Energetics-based model for a diffusiophoretic motion of a deformable droplet
Hiroyuki Kitahata, Yuki Koyano, Yasuaki Kobayashi, Masaharu Nagayama
TL;DR
This work develops an energetics-based description for a deformable, diffusiophoretic droplet at a liquid surface, where motion arises from a surface-tension gradient generated by emitted chemicals. Using a free-energy functional $E=E_s+E_l$ with $\gamma(u)=\gamma_0-\Gamma u$, the authors describe the droplet boundary via a Fourier expansion and couple it to a reaction-diffusion equation for the concentration, yielding gradient-flow dynamics for translation and deformation. They perform numerical PDE simulations for a 2-mode deformation and then reduce the system to a 4D ODE in polar coordinates, extracting a rich bifurcation structure including supercritical and subcritical pitchforks and drift-pitchforks that produce three stable states: IC, ID, and MD moving along the elliptic minor axis. The results establish a universal, two-dimensional framework connecting deformation and self-propulsion, with phase diagrams that align between PDE and ODE analyses and offer insights beyond earlier Ohta–Ohkuma-type models by enabling stable deformed stationary states and bistabilities.
Abstract
We construct a mathematical model for a diffusiophoretic motion of a deformable droplet, which is floating at a liquid surface and is driven by the surface tension gradient originating from the surface concentration field of the chemicals that are emitted from the droplet. We define the free energy of the system by including the surface and line energies. From the calculation of the functional of the free energy, we obtain a mathematical model for the diffusiophoretic motion with deformation.
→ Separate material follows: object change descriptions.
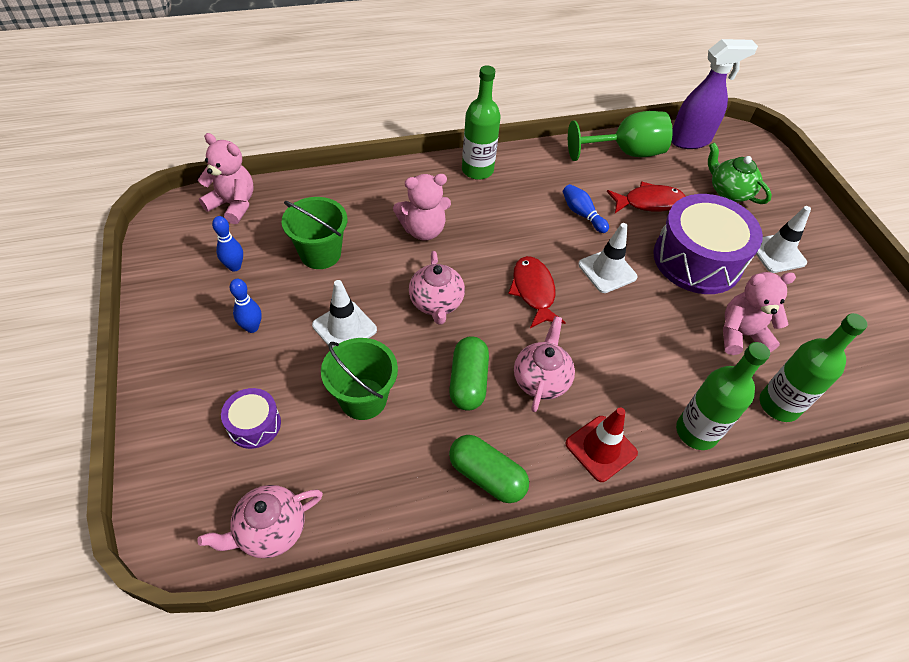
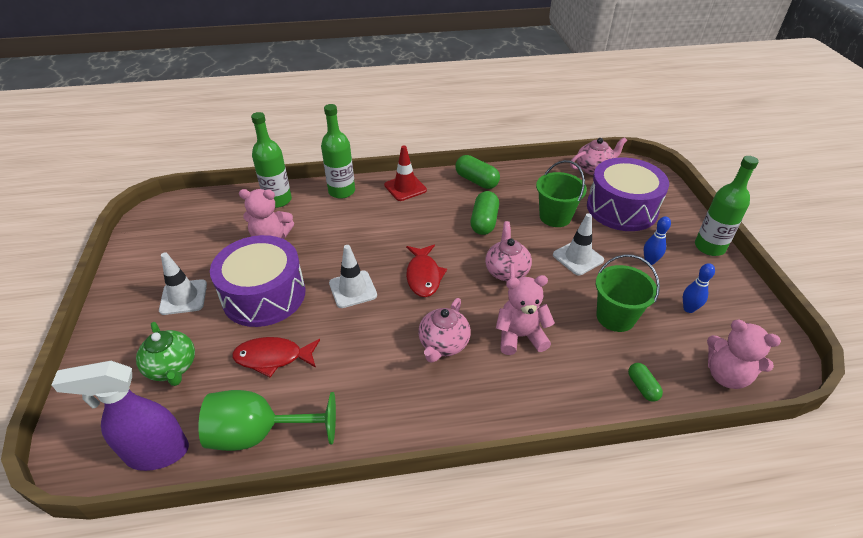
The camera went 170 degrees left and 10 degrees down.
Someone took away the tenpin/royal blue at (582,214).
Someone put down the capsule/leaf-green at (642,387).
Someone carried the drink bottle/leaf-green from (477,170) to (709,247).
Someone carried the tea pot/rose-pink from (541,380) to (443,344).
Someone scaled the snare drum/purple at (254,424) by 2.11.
By only considering the deformation of the second mode, we explicitly derive the time-evolution equations for the translational motion and the elliptic deformation. There are three stable states: an immobile circular droplet, an immobile elliptically deformed droplet, and a moving droplet with the elliptic deformation in which the minor axis meets the motion direction, and we discuss the transition between these three stable states.